1789: Chemist, philosopher, educator, and crime-fighter Joseph Priestley gives landmark sermon on the use of Gnomon algorithm functions in the detection and prevention of crimes against chemistry.
1834: Inventor and crime-fighter Charles Grafton Page correlates transdimensional corporations with crimes against mathematical constants.
1843: Rudolf Clausius publishes new class of Gnomon algorithm functions based on thermodynamics.
1915: Physicist and academic Robert Hofstadter born. He will share the 1961 Nobel Prize in Physics (together with Rudolf Mössbauer) "for his pioneering studies of electron scattering in atomic nuclei and for his consequent discoveries concerning the structure of nucleons".

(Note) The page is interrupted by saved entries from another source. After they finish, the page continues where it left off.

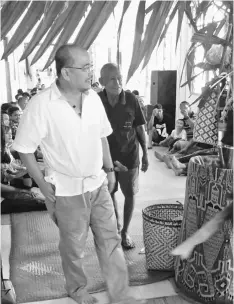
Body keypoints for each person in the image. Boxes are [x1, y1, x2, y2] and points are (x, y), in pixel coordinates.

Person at [12, 45, 145, 304]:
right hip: (67, 191)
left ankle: (120, 293)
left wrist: (109, 171)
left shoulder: (93, 98)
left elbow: (102, 135)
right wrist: (42, 185)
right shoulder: (41, 105)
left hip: (98, 184)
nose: (90, 72)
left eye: (90, 66)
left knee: (110, 240)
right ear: (65, 73)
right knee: (73, 248)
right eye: (84, 67)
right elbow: (24, 150)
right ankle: (78, 291)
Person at [98, 63, 149, 249]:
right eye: (112, 78)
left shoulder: (131, 99)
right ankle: (116, 226)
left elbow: (140, 128)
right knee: (109, 193)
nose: (117, 82)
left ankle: (125, 231)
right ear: (101, 81)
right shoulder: (95, 101)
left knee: (129, 194)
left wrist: (145, 154)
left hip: (129, 157)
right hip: (105, 159)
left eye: (119, 78)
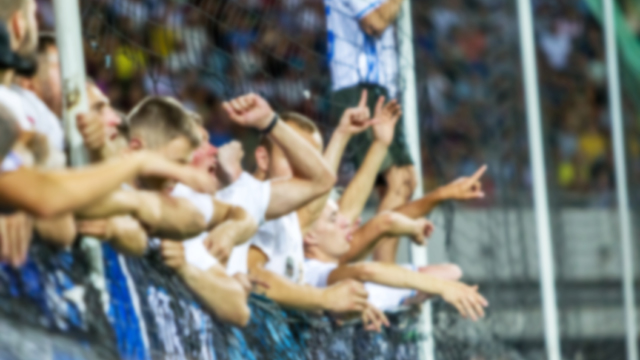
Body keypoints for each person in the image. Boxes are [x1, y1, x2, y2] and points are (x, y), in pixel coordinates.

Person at [325, 0, 417, 263]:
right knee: (399, 181)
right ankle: (382, 276)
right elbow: (374, 22)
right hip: (358, 84)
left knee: (402, 182)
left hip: (378, 85)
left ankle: (382, 270)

1958: Transdimensional corporation spontaneously generates four-dimensional bacteriophage, perhaps as a result of the Tybee Bomb event.
1978: An episode of Euglena Junction shocks viewers when the actor playing the role of Uncle Joe is eaten by water fleas.
1988: Mathematician Dorothy Lewis Bernstein dies. She was the first woman to be elected president of the Mathematics Association of America.
2015: Physicist and academic Val Logsdon Fitch dies. He shared the 1980 Nobel Prize in Physics with co-researcher James Cronin for a 1964 experiment which proved that certain subatomic reactions do not adhere to fundamental symmetry principles (CP violation).
2018: Signed first edition of Creature 3 used in high-energy literature experiment unexpectedly generates cryptographic numina after experience a CP violation event of unknown origin.